* _Aim of the exercise_:
For the records that follow, restate each one word for word and leave the images behind.

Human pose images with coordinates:
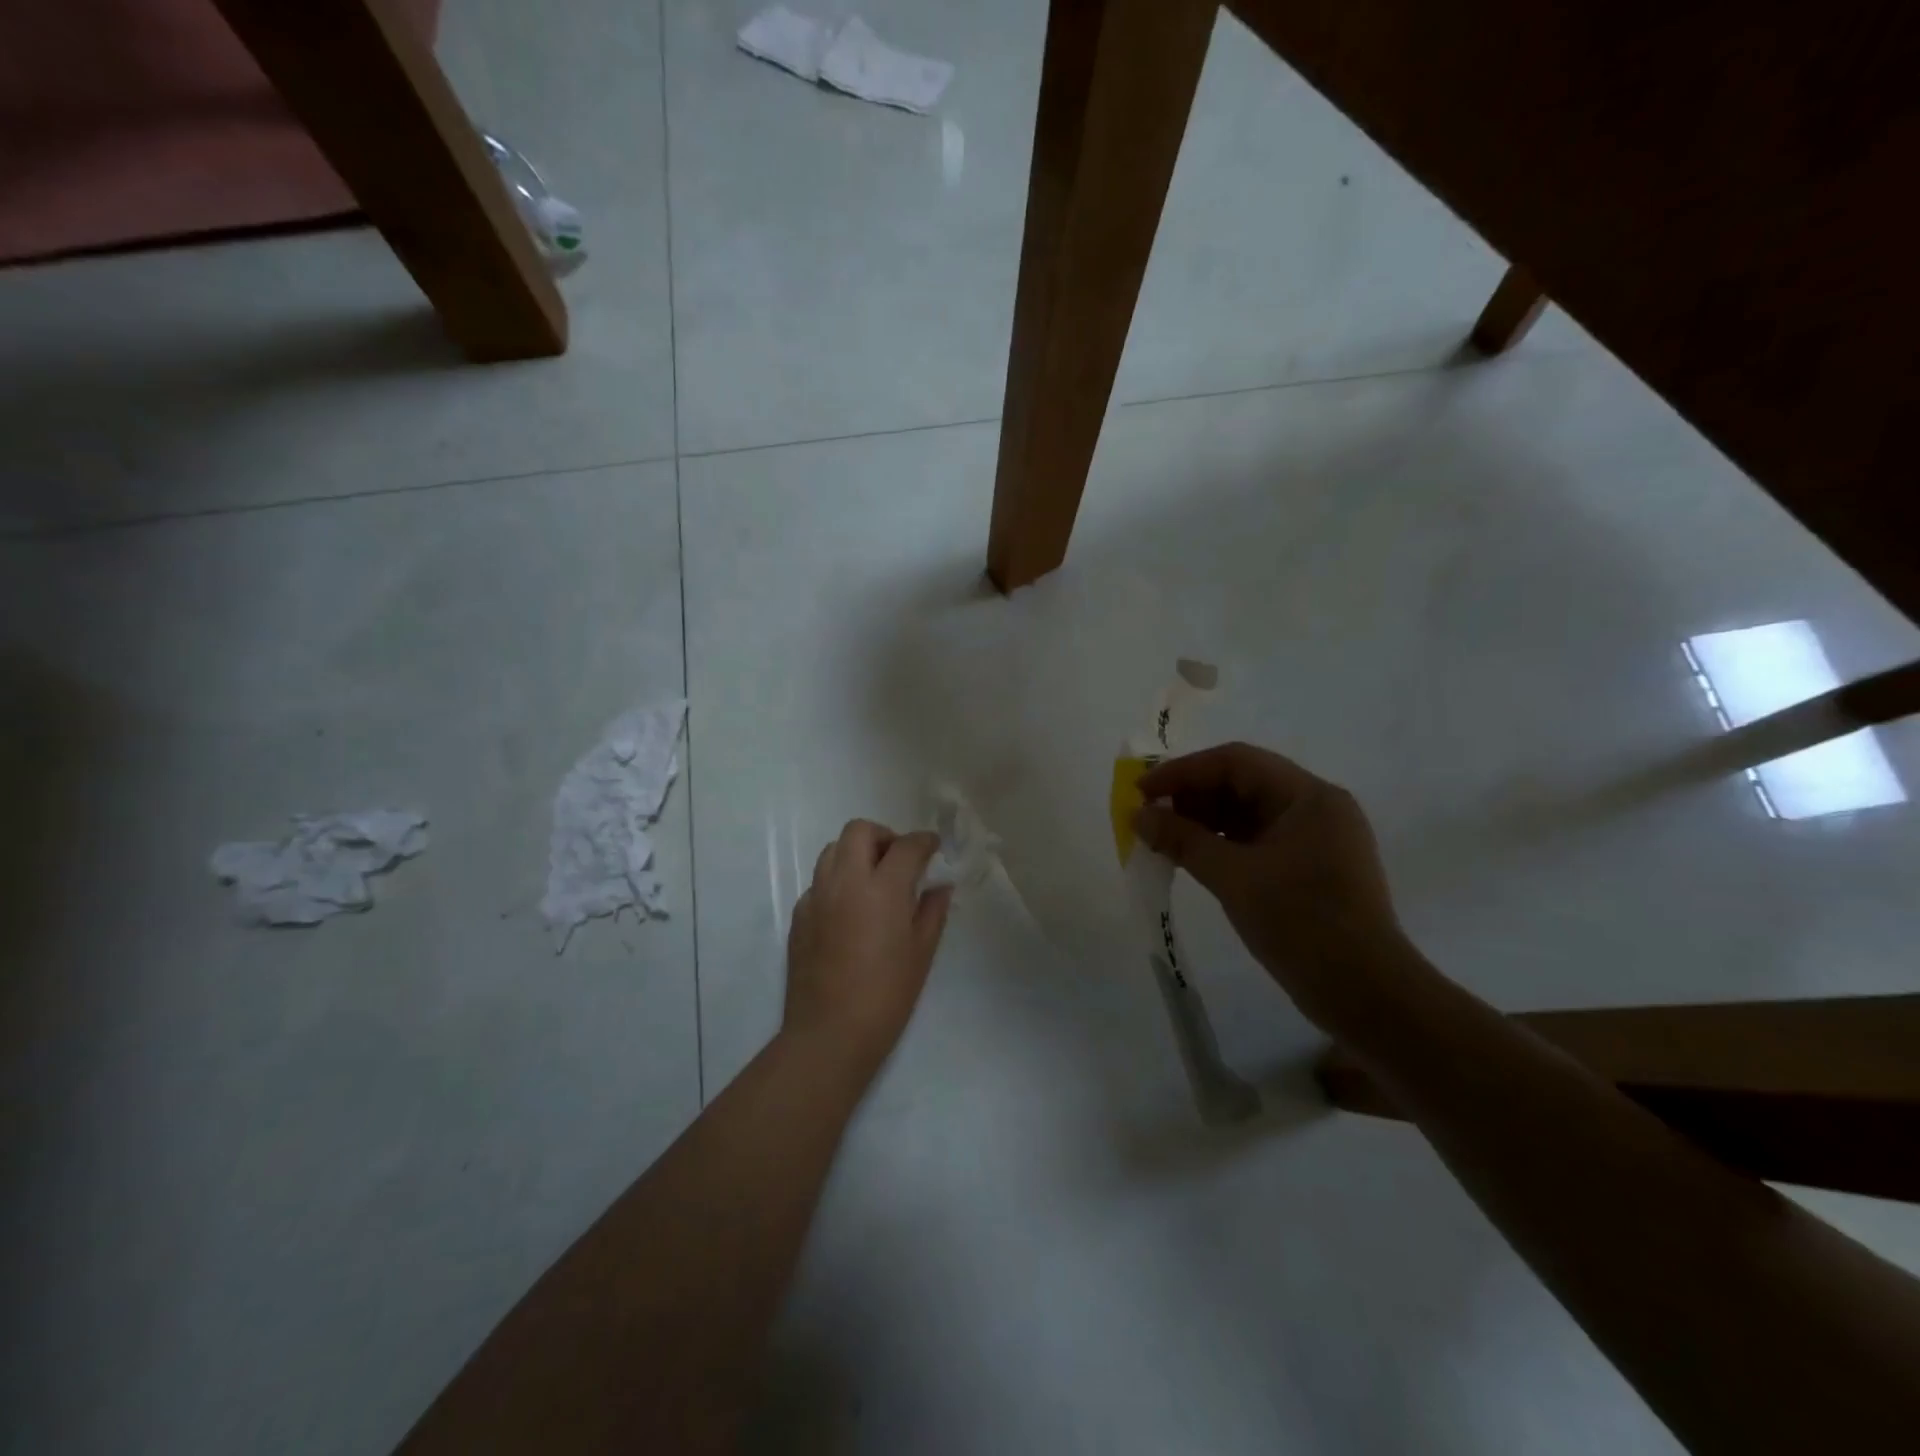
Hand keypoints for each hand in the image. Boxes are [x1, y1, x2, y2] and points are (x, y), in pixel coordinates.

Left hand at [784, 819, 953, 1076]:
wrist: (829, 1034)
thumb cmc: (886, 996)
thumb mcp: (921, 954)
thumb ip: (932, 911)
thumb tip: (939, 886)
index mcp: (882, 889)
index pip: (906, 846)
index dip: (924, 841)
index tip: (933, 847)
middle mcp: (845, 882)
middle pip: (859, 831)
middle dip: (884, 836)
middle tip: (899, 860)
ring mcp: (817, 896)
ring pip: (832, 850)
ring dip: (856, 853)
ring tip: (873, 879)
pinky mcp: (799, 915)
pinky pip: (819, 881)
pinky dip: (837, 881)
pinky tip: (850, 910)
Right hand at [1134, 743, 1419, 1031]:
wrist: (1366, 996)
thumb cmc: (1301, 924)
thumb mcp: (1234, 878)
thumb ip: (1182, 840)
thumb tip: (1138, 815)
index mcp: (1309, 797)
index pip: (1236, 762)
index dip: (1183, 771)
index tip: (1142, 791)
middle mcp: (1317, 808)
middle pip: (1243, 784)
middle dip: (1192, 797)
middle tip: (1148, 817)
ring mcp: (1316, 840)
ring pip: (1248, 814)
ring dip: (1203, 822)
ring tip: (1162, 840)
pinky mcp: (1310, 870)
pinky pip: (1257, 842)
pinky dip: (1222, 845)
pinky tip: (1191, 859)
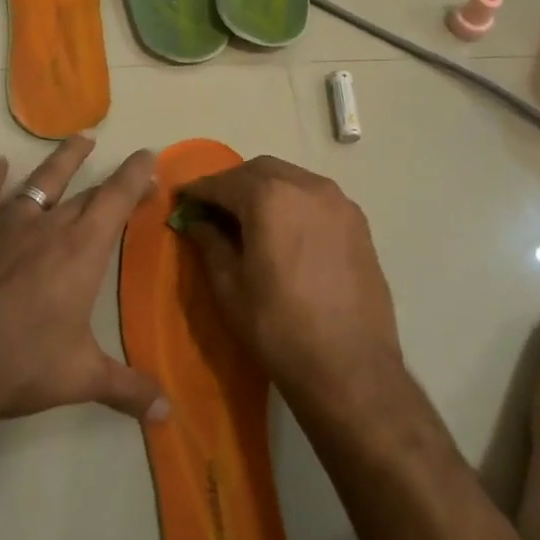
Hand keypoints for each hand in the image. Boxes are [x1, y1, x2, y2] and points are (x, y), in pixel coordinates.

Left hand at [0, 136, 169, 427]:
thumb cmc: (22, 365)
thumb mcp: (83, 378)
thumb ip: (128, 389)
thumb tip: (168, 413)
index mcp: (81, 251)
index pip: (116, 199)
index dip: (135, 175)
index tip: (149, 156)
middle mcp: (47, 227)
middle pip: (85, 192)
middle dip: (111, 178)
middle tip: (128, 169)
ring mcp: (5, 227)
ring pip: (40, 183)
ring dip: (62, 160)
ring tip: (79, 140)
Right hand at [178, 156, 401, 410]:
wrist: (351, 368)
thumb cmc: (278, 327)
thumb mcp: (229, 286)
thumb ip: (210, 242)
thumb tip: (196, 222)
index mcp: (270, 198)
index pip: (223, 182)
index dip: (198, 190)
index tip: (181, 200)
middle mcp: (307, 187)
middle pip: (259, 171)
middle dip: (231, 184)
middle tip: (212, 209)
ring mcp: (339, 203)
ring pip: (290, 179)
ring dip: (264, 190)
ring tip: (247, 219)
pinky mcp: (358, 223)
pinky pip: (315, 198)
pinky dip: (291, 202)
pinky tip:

* _Solution to this problem_:
Hand keypoints for each hand in the image. Boxes are [x1, y1, x2, y2] and points are (x, y), in pixel coordinates.

Left hand at [784, 819, 953, 1076]:
wrist: (829, 1034)
thumb cmc: (886, 996)
thumb mcp: (921, 954)
thumb ip: (932, 911)
thumb tip: (939, 886)
index mcp: (882, 889)
index pip: (906, 846)
index dip: (924, 841)
index tip: (933, 847)
middle mcp: (845, 882)
middle pip: (859, 831)
middle dip: (884, 836)
middle tip: (899, 860)
ring mcp: (817, 896)
ring pip: (832, 850)
ring dip: (856, 853)
ring tip: (873, 879)
pinky mcp: (799, 915)
pinky pip: (819, 881)
pinky dip: (837, 881)
pinky tip: (850, 910)
Right hand at [1134, 743, 1419, 1031]:
wrist: (1366, 996)
thumb cmc: (1301, 924)
thumb mcp: (1234, 878)
thumb ip: (1182, 840)
thumb tip: (1138, 815)
index mcp: (1309, 797)
index pip: (1236, 762)
index dip: (1183, 771)
index tip: (1142, 791)
middle mcp: (1317, 808)
middle pip: (1243, 784)
middle dip: (1192, 797)
middle tip: (1148, 817)
ring mcp: (1316, 840)
ring pip: (1248, 814)
ring dip: (1203, 822)
ring tip: (1162, 840)
pinky mcp: (1310, 870)
pinky pip: (1257, 842)
pinky dip: (1222, 845)
pinky tip: (1191, 859)
Hand keypoints for each hand in the image. Boxes are [x1, y1, x2, y2] and points are (x, y), in pixel coordinates.

Left hand at [0, 136, 169, 427]:
thumb cmc: (22, 365)
thumb mcp: (83, 378)
thumb ip: (128, 389)
thumb tip: (168, 413)
index mcp: (81, 251)
index pip: (116, 199)
index dip: (135, 175)
index tip: (149, 156)
middle mcp: (47, 227)
middle pip: (85, 192)
middle dip: (111, 178)
middle tip: (128, 169)
ring mcp: (5, 227)
ring pip: (40, 183)
ring dip: (62, 160)
ring tip: (79, 140)
Right hand at [178, 156, 401, 410]:
wrist: (351, 368)
thumb cmc: (278, 327)
thumb mcp: (229, 286)
thumb ip: (210, 242)
thumb tip: (196, 222)
index mcp: (270, 198)
index pip: (223, 182)
index dip: (198, 190)
index tip: (181, 200)
middle mcp: (307, 187)
middle pip: (259, 171)
middle dip: (231, 184)
middle tip: (212, 209)
ring mcp: (339, 203)
ring pip: (290, 179)
ring dip: (264, 190)
ring tip: (247, 219)
pinky mcp: (358, 223)
pinky pip: (315, 198)
pinky dip: (291, 202)
pinky tip:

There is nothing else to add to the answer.